A ação será analisada pelos ministros do TSE em um momento de avanço acelerado das ferramentas de inteligência artificial, capazes de produzir vídeos, imagens e áudios cada vez mais semelhantes a conteúdos reais. O caso deverá colocar em discussão a aplicação das regras eleitorais diante de materiais sintéticos que podem reproduzir a aparência, a voz e os gestos de uma pessoa sem que ela tenha efetivamente realizado a declaração apresentada.
Jair Bolsonaro está atualmente em prisão domiciliar. Durante o evento de lançamento da candidatura de Flávio Bolsonaro, foi apresentada uma simulação de pronunciamento do ex-presidente feita com o uso de inteligência artificial. A representação do PT questiona a legalidade da utilização desse tipo de material e pede que a Justiça Eleitoral avalie se o conteúdo ultrapassou os limites estabelecidos para a propaganda eleitoral.
Um dos principais pontos que deverão ser examinados pelos ministros é se o vídeo pode ser classificado como deepfake. O termo é utilizado para identificar conteúdos digitais artificialmente manipulados ou produzidos para fazer uma pessoa parecer estar dizendo ou fazendo algo que não aconteceu na realidade.
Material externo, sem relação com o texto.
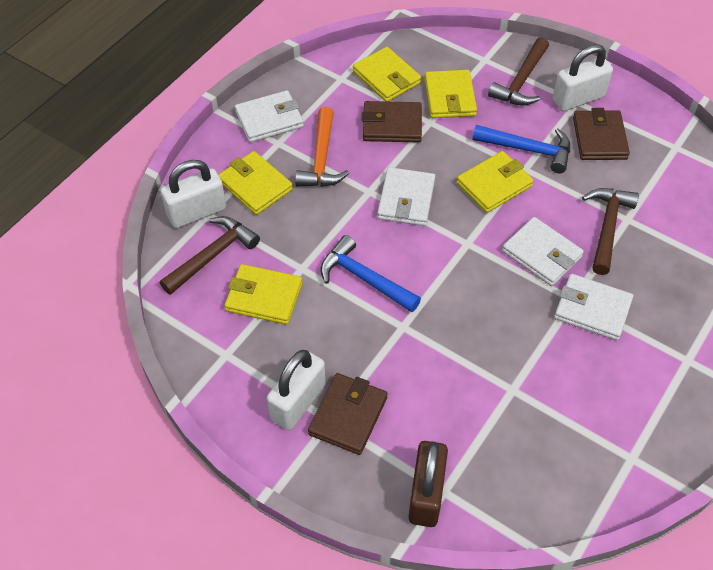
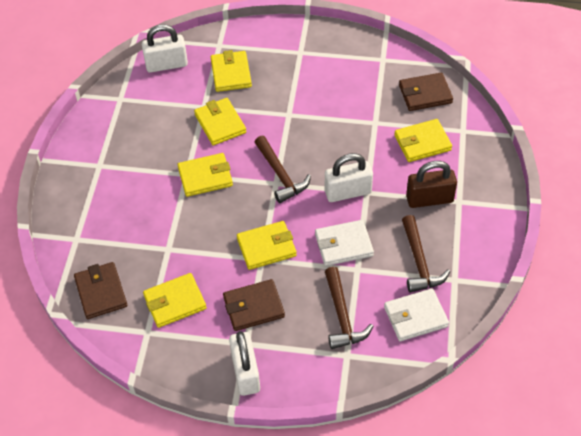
blue hammer: 2 -> 0
orange hammer: 1 -> 0
white wallet: 4 -> 2
yellow wallet: 5 -> 6

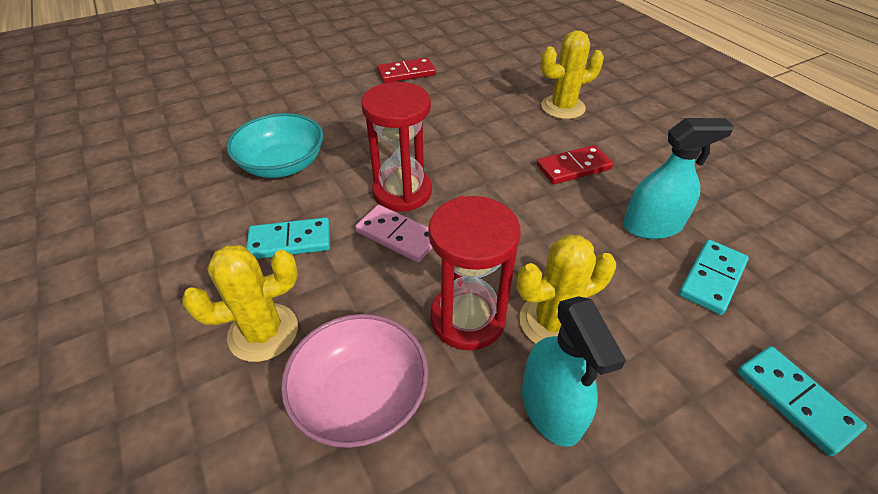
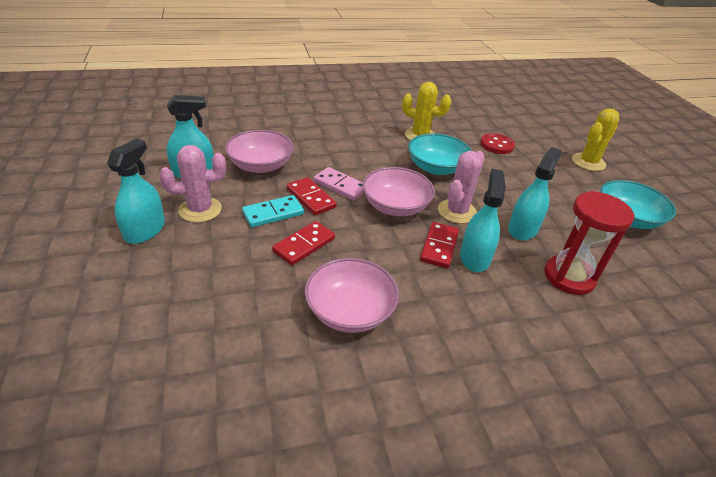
pink bowl: 1 -> 3
pink cactus: 0 -> 2
red button: 0 -> 1
red domino: 2 -> 3
red hourglass: 2 -> 1
turquoise bowl: 1 -> 2
turquoise domino: 3 -> 1
turquoise spray bottle: 2 -> 4
yellow cactus: 3 -> 2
A classificação é relevante porque as regras eleitorais estabelecidas pelo TSE proíbem a utilização de deepfakes com potencial de beneficiar ou prejudicar candidatos. A restrição busca evitar que conteúdos falsificados sejam utilizados para interferir na decisão dos eleitores ou provocar desinformação durante a disputa eleitoral.
A preocupação da Justiça Eleitoral está relacionada principalmente à dificuldade de distinguir conteúdos reais de materiais criados artificialmente. Com a evolução das ferramentas de inteligência artificial, vídeos sintéticos podem apresentar características cada vez mais convincentes, tornando mais difícil para o público identificar quando uma declaração ou cena foi fabricada.
O caso envolvendo Flávio Bolsonaro poderá, portanto, ter consequências que ultrapassam a situação específica analisada pela Corte. Uma eventual decisão poderá estabelecer parâmetros para outros casos relacionados ao uso de inteligência artificial em campanhas eleitorais, especialmente quando a tecnologia for empregada para reproduzir a imagem ou a voz de candidatos, ex-candidatos e outras figuras públicas.
A discussão também envolve o equilíbrio entre o uso legítimo de novas tecnologias e a necessidade de preservar a autenticidade das informações apresentadas aos eleitores. A inteligência artificial pode ser utilizada em diferentes etapas de uma campanha, desde a produção gráfica até a criação de materiais audiovisuais, mas a legislação eleitoral impõe limites quando o recurso pode alterar a percepção dos fatos ou atribuir a uma pessoa declarações que ela nunca fez.
O julgamento acontece durante um período em que a Justiça Eleitoral acompanha com atenção o uso de ferramentas de inteligência artificial nas campanhas. A preocupação é impedir que conteúdos fabricados sejam utilizados como instrumentos de manipulação política, sobretudo em uma eleição marcada pela ampla circulação de vídeos e mensagens nas redes sociais.
A decisão dos ministros do TSE poderá ser utilizada como referência em futuras representações eleitorais envolvendo conteúdos gerados ou modificados por inteligência artificial. Além de definir o entendimento sobre o vídeo apresentado no lançamento da candidatura de Flávio Bolsonaro, o julgamento poderá contribuir para estabelecer critérios sobre o que caracteriza uma manipulação proibida e quais formas de utilização da tecnologia podem ser admitidas durante a campanha.
Com a proximidade do julgamento, o caso deverá ampliar o debate sobre os impactos da inteligência artificial nas eleições e sobre a responsabilidade de partidos, candidatos e plataformas digitais na circulação de conteúdos produzidos artificialmente. A principal questão que estará diante do TSE será definir até que ponto a tecnologia pode ser utilizada na propaganda eleitoral sem comprometer a integridade das informações recebidas pelos eleitores.